I ran Deseq2 tool on 6 RNA of Aedes mosquitoes (7dpi) where 3 rna sequences are infected with Dengu and 3 rna sequences are in control conditions. Here I got only 9 degs (up+down). Is the deg output number is wrong? Here, I ran Trimmomatic. Then, the alignment rates for all 06 sequences in HiSat2 tool were 90-91%. The raw Count % for all 06 sequences in Featurecount tools were 60-64%. After that the little number of deg result is correct? Or, If the deg number is wrong what can be the reasons behind that? I am waiting for all of your kind suggestions.

If the code ran at all, you probably did it correctly. Since you have such a simple design, you probably set up the design correctly.

If your read counts are not extraordinarily low, the input data is probably fine, though 90% seems a little low for alignment, and 60% seems a little low for gene assignment. But none of that means your data is wrong, just that the quality was a little lacking.
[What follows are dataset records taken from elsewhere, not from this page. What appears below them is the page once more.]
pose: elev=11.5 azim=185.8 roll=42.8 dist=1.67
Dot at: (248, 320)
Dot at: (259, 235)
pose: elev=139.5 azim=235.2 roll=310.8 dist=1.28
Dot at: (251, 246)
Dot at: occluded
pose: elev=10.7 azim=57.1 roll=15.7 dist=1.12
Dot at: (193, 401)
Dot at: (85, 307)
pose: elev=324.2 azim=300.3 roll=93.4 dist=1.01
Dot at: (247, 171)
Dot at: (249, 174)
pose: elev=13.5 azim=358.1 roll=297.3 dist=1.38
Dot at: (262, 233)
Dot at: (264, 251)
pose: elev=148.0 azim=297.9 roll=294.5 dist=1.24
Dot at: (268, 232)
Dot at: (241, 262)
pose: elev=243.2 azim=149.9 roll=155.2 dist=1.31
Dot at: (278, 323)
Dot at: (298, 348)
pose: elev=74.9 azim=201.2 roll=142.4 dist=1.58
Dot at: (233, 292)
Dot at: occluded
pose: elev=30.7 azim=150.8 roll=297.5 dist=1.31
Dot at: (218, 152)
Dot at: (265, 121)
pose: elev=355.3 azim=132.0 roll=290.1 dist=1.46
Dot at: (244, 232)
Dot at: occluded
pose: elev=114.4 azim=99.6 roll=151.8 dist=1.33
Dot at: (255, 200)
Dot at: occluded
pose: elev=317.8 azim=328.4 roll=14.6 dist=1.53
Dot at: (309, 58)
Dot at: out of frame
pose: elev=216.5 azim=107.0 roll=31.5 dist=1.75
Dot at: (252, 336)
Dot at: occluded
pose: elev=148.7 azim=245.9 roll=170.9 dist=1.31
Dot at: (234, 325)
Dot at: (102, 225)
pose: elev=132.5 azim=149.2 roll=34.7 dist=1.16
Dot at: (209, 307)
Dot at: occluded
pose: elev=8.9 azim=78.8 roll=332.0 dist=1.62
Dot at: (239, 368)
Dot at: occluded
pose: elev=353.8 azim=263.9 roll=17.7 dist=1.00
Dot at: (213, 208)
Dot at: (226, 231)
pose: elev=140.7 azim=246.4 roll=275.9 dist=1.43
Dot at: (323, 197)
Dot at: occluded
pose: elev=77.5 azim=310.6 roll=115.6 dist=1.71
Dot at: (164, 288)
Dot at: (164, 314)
If you can show a bit of info to confirm all this, the simplest explanation is that the tissue you tested (whole mosquito?) doesn't show much change when infected with virus. I would think if you were sick, and we put your whole body in a blender and did RNAseq, we might not find much either, unless a major organ was literally dying. And the mosquitos are clearly healthy enough to fly around, so it might make sense that there is little to no detectable effect.

Did you include the dengue genes in your gene count? Can you detect the infection directly?